Job item. Can you reproduce the text of the rows below exactly, starting at the line with "Agencia digital" and running through the end of the rows, without including the pictures?

Excerpted records.

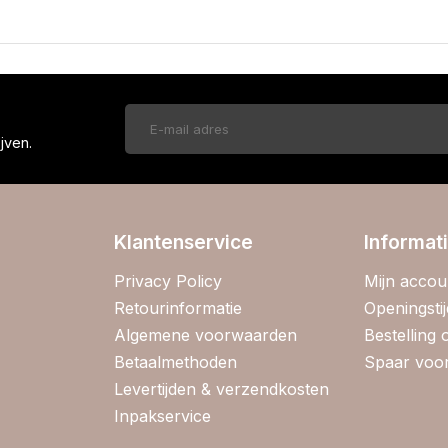
!
jven.
Klantenservice
Informat
Privacy Policy
Mijn accou
Retourinformatie
Openingsti
Algemene voorwaarden
Bestelling
Betaalmethoden
Spaar voor
Levertijden & verzendkosten
Inpakservice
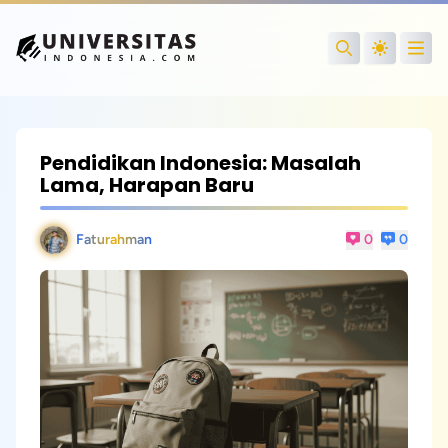
Open
Search
Pendidikan Indonesia: Masalah
Lama, Harapan Baru
Faturahman
0
0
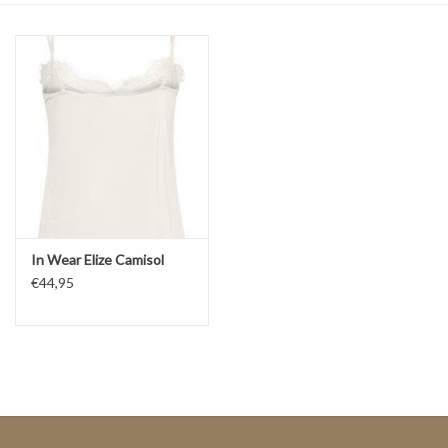
Top
Pakken
Accessoires
Merken
In Wear Elize Camisol
€44,95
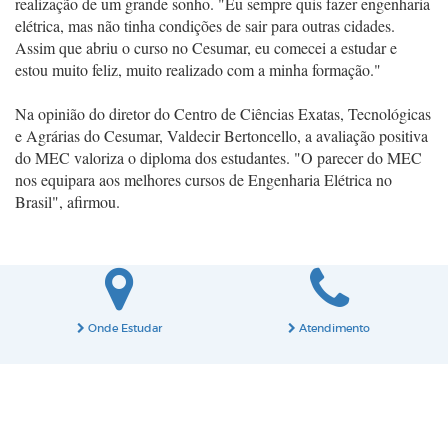
realização de um grande sonho. "Eu sempre quis fazer engenharia
elétrica, mas não tinha condições de sair para outras cidades.
Assim que abriu o curso no Cesumar, eu comecei a estudar e
estou muito feliz, muito realizado com a minha formação."
Na opinião do diretor do Centro de Ciências Exatas, Tecnológicas
e Agrárias do Cesumar, Valdecir Bertoncello, a avaliação positiva
do MEC valoriza o diploma dos estudantes. "O parecer do MEC
nos equipara aos melhores cursos de Engenharia Elétrica no
Brasil", afirmou.
Onde Estudar
Atendimento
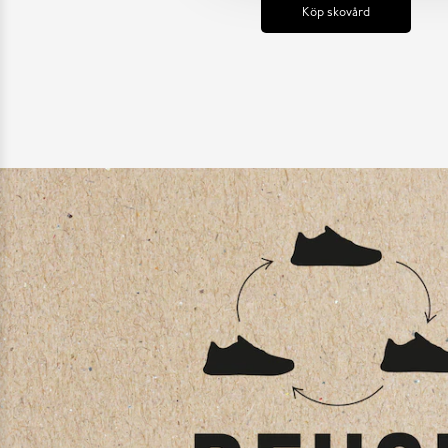
Köp skovård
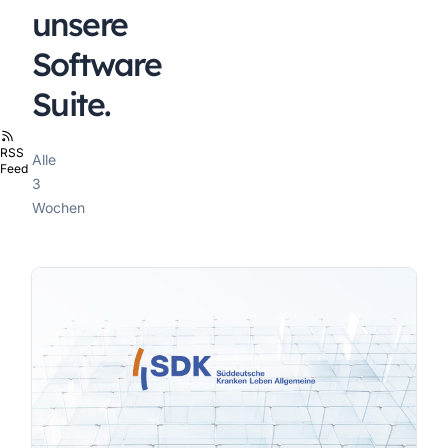
unsere
Software
Suite.
RSS
Alle
Feed
3
Wochen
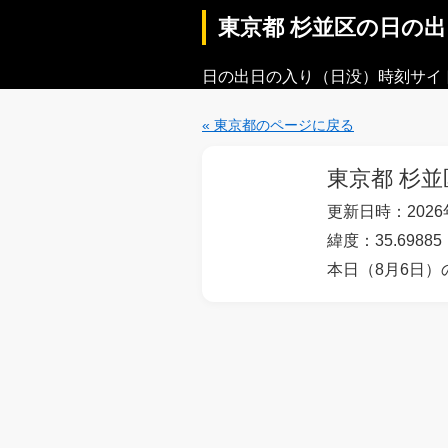
東京都 杉並区の日の
日の出日の入り（日没）時刻サイ
« 東京都のページに戻る
東京都 杉並
更新日時：2026年
緯度：35.69885
本日（8月6日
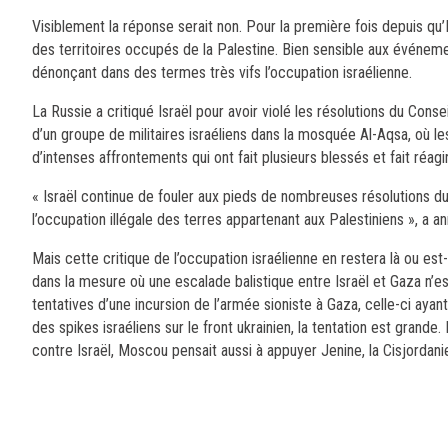
Visiblement la réponse serait non. Pour la première fois depuis qu’
des territoires occupés de la Palestine. Bien sensible aux événeme
dénonçant dans des termes très vifs l’occupation israélienne.
La Russie a critiqué Israël pour avoir violé les résolutions du Conse
d’un groupe de militaires israéliens dans la mosquée Al-Aqsa, où les
d’intenses affrontements qui ont fait plusieurs blessés et fait réagi
« Israël continue de fouler aux pieds de nombreuses résolutions du
l’occupation illégale des terres appartenant aux Palestiniens », a
Mais cette critique de l’occupation israélienne en restera là ou est
dans la mesure où une escalade balistique entre Israël et Gaza n’e
tentatives d’une incursion de l’armée sioniste à Gaza, celle-ci ayan
des spikes israéliens sur le front ukrainien, la tentation est grande.
contre Israël, Moscou pensait aussi à appuyer Jenine, la Cisjordani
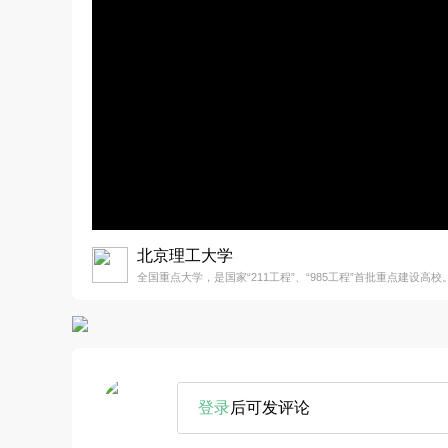
北京理工大学
全国重点大学，是国家“211工程”、“985工程”首批重点建设高校
登录
后可发评论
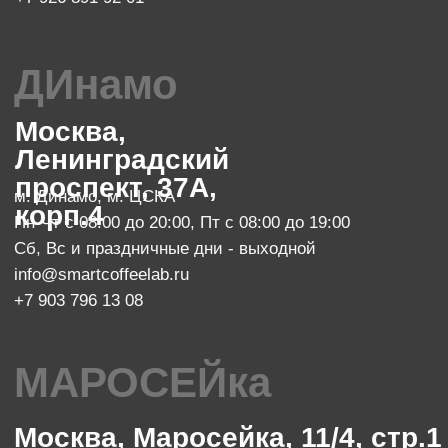
Сб с 10:00 до 23:00, Вс с 10:00 до 21:00
info@smartcoffeelab.ru
+7 903 796 13 07
обжарочный цех
Москва, проспект Мира 119, стр.
м. Ботанический сад
47
Пн-Пт с 10:00 до 20:00
zakaz@smartroaster.ru
+7 977 610 93 68
SMART COFFEE Lab. 2024
Политика конфиденциальности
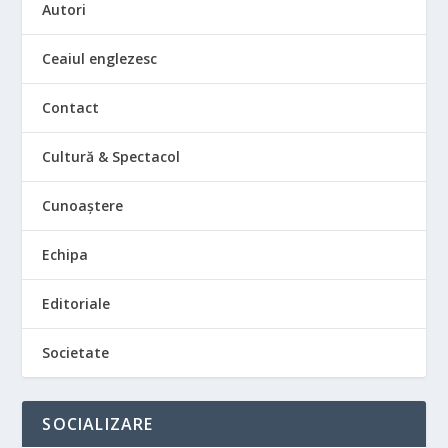
Autori
Ceaiul englezesc
Contact
Cultură & Spectacol
Cunoaștere
Echipa
Editoriale
Societate
SOCIALIZARE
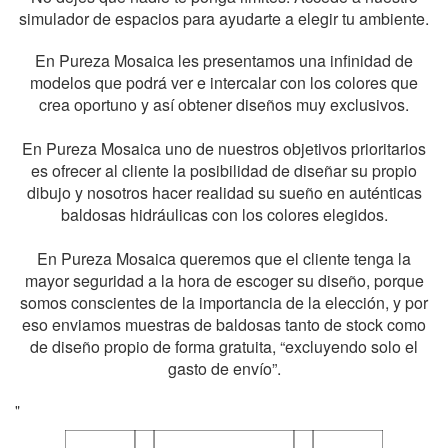
simulador de espacios para ayudarte a elegir tu ambiente.
En Pureza Mosaica les presentamos una infinidad de
modelos que podrá ver e intercalar con los colores que
crea oportuno y así obtener diseños muy exclusivos.
En Pureza Mosaica uno de nuestros objetivos prioritarios
es ofrecer al cliente la posibilidad de diseñar su propio
dibujo y nosotros hacer realidad su sueño en auténticas
baldosas hidráulicas con los colores elegidos.
En Pureza Mosaica queremos que el cliente tenga la
mayor seguridad a la hora de escoger su diseño, porque
somos conscientes de la importancia de la elección, y por
eso enviamos muestras de baldosas tanto de stock como
de diseño propio de forma gratuita, “excluyendo solo el
gasto de envío”.
"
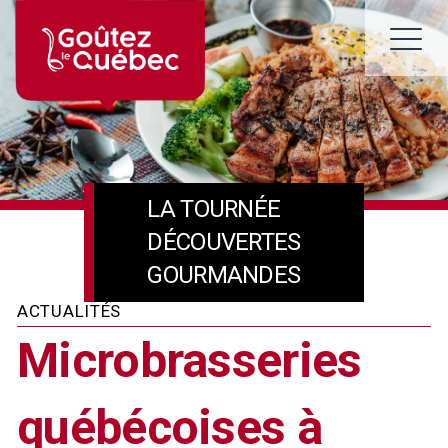
Skip
to
M
content
LA TOURNÉE
DÉCOUVERTES
GOURMANDES
ACTUALITÉS
Microbrasseries
québécoises à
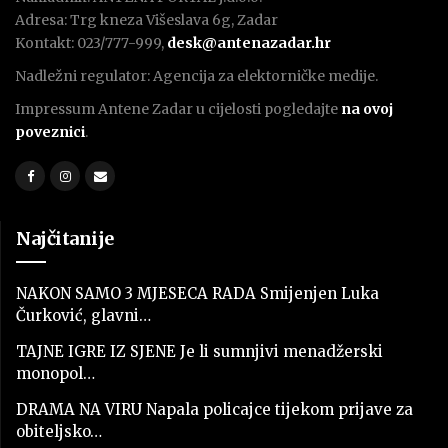
Adresa: Trg kneza Višeslava 6g, Zadar
Kontakt: 023/777-999,
desk@antenazadar.hr
Nadležni regulator: Agencija za elektorničke medije.
Impressum Antene Zadar u cijelosti pogledajte
na ovoj
poveznici
.
Najčitanije
NAKON SAMO 3 MJESECA RADA Smijenjen Luka
Čurković, glavni…
TAJNE IGRE IZ SJENE Je li sumnjivi menadžerski
monopol…
DRAMA NA VIRU Napala policajce tijekom prijave za
obiteljsko…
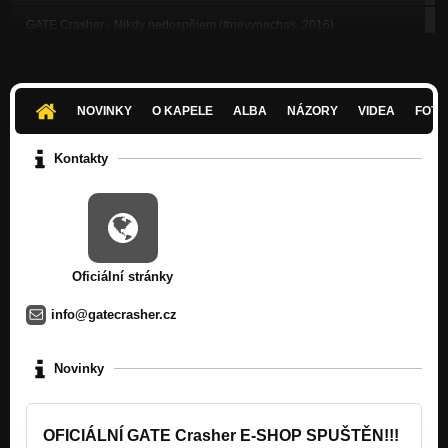
GATE Crasher - Nikdy nedospějem (#nevynechas, 2016)
#nevynechas
GATE Crasher - Večírek (2016)
#nevynechas
NOVINKY
O KAPELE
ALBA
NÁZORY
VIDEA
FOTK
GATE Crasher - Gilotinou (Bitterfly, 2012)
Bitterfly
Kontakty
GATE Crasher - Mrtvá (Singl, 2010)
Bitterfly
GATE Crasher - Absolutely Clear (Chocolate Rabbit 2006)
Chocolate Rabbit
Oficiální stránky
info@gatecrasher.cz
Novinky
OFICIÁLNÍ GATE Crasher E-SHOP SPUŠTĚN!!!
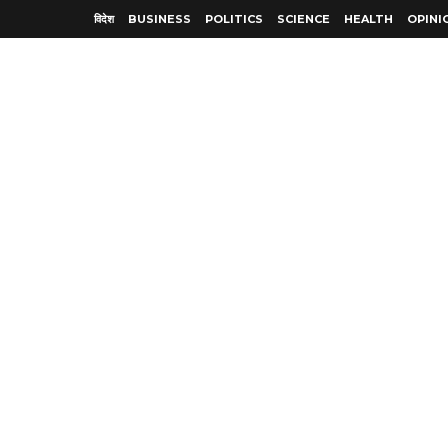
विदेश
BUSINESS
POLITICS
SCIENCE
HEALTH
OPINI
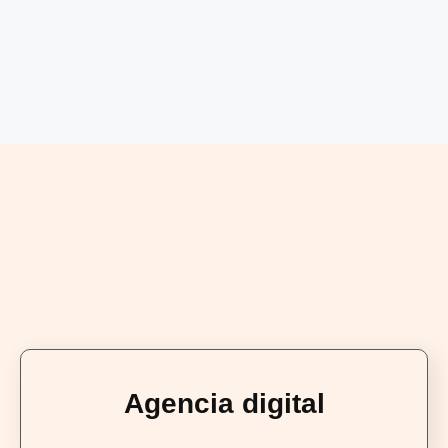
Agencia digital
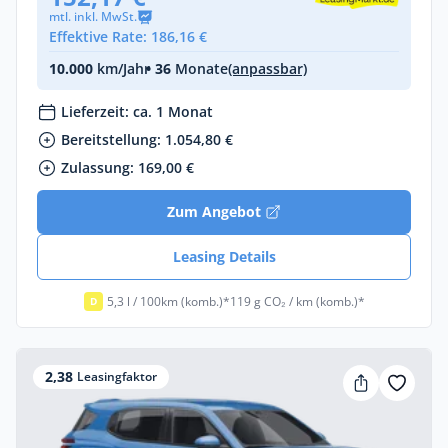
mtl. inkl. MwSt.
Effektive Rate: 186,16 €
10.000
km/Jahr
• 36
Monate
(anpassbar)
Lieferzeit: ca. 1 Monat
Bereitstellung: 1.054,80 €
Zulassung: 169,00 €
Zum Angebot
Leasing Details
5,3 l / 100km (komb.)*
119 g CO₂ / km (komb.)*
D
2,38
Leasingfaktor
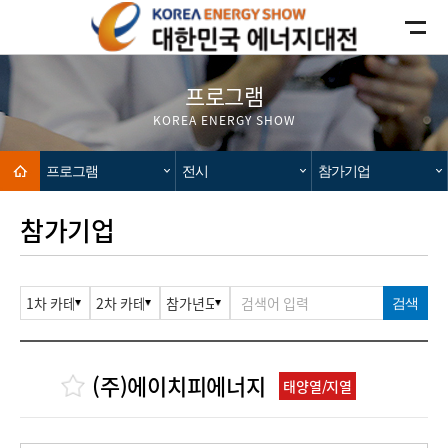
카피라이트로 가기
본문으로 가기
주메뉴로 가기
프로그램
KOREA ENERGY SHOW
Home
프로그램
전시
참가기업
참가기업
검색
(주)에이치피에너지
태양열/지열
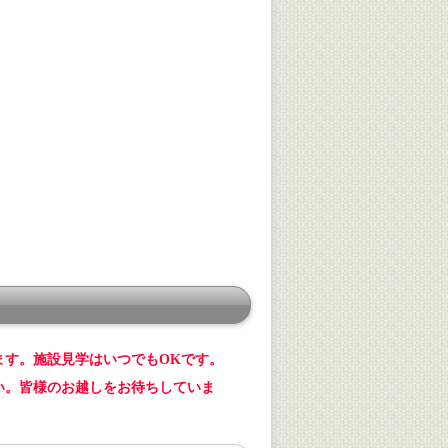
ます。施設見学はいつでもOKです。
い。皆様のお越しをお待ちしていま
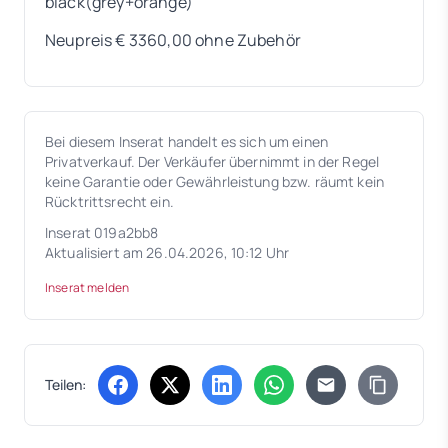
black(grey+orange)
Neupreis € 3360,00 ohne Zubehör
Bei diesem Inserat handelt es sich um einen
Privatverkauf. Der Verkäufer übernimmt in der Regel
keine Garantie oder Gewährleistung bzw. räumt kein
Rücktrittsrecht ein.
Inserat 019a2bb8
Aktualisiert am 26.04.2026, 10:12 Uhr
Inserat melden
Teilen:
(öffnet in neuem Tab)
(öffnet in neuem Tab)
(öffnet in neuem Tab)
(öffnet in neuem Tab)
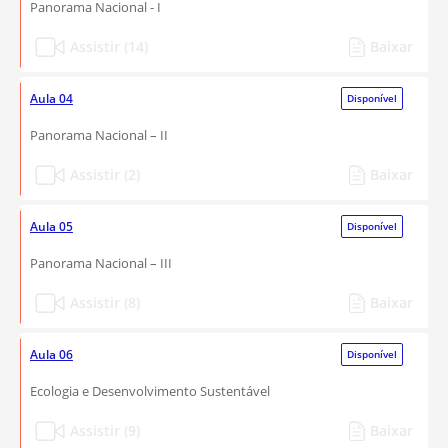
Panorama Nacional - I
Assistir (14)
Baixar
Aula 04
Disponível
Panorama Nacional – II
Assistir (2)
Baixar
Aula 05
Disponível
Panorama Nacional – III
Assistir (8)
Baixar
Aula 06
Disponível
Ecologia e Desenvolvimento Sustentável
Assistir (9)
Baixar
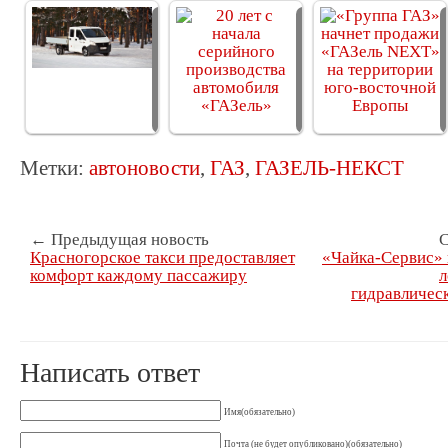
Автопробег
20 лет с начала
«Газель-Некст»
серийного…
и…
Метки:
автоновости
,
ГАЗ
,
ГАЗЕЛЬ-НЕКСТ
← Предыдущая новость
С
Красногорское такси предоставляет
«Чайка-Сервис» 
комфорт каждому пассажиру
л
гидравлическ
Написать ответ
Имя(обязательно)
Почта (не будет опубликовано)(обязательно)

Written reply.
Agencia digital
mtl. inkl. MwSt.
Effektive Rate: 186,16 €
10.000
km/Jahr
• 36
Monate
(anpassbar)
Lieferzeit: ca. 1 Monat
Bereitstellung: 1.054,80 €
Zulassung: 169,00 €
Zum Angebot
Leasing Details
5,3 l / 100km (komb.)*
119 g CO₂ / km (komb.)*
D
2,38
Leasingfaktor
카피라이트로 가기
본문으로 가기
주메뉴로 가기
프로그램
KOREA ENERGY SHOW
Home
프로그램
전시
참가기업
참가기업
검색
(주)에이치피에너지
태양열/지열
ます。施設見学はいつでもOKです。
い。皆様のお越しをお待ちしていま
black(grey+orange)
Neupreis € 3360,00 ohne Zubehör
Bei diesem Inserat handelt es sich um einen
Privatverkauf. Der Verkäufer übernimmt in der Regel
keine Garantie oder Gewährleistung bzw. räumt kein
Rücktrittsrecht ein.
Inserat 019a2bb8
Aktualisiert am 26.04.2026, 10:12 Uhr
Inserat melden
Teilen:
(öffnet in neuem Tab)
(öffnet in neuem Tab)
(öffnet in neuem Tab)
(öffnet in neuem Tab)
Panorama Nacional - I
Assistir (14)
Baixar
Aula 04
Disponível
Panorama Nacional – II
Assistir (2)
Baixar
Aula 05
Disponível
Panorama Nacional – III
Assistir (8)
Baixar
Aula 06
Disponível
Ecologia e Desenvolvimento Sustentável
Assistir (9)
Baixar
Автопробег
20 лет с начала
«Газель-Некст»
серийного…
и…
Метки:
автоновости
,
ГАЗ
,
ГАЗЕЛЬ-НЕКСТ
← Предыдущая новость
С
Красногорское такси предоставляет
«Чайка-Сервис» 
комфорт каждому пассажиру
л
гидравлическ
Написать ответ
Имя(обязательно)
Почта (не будет опубликовано)(обязательно)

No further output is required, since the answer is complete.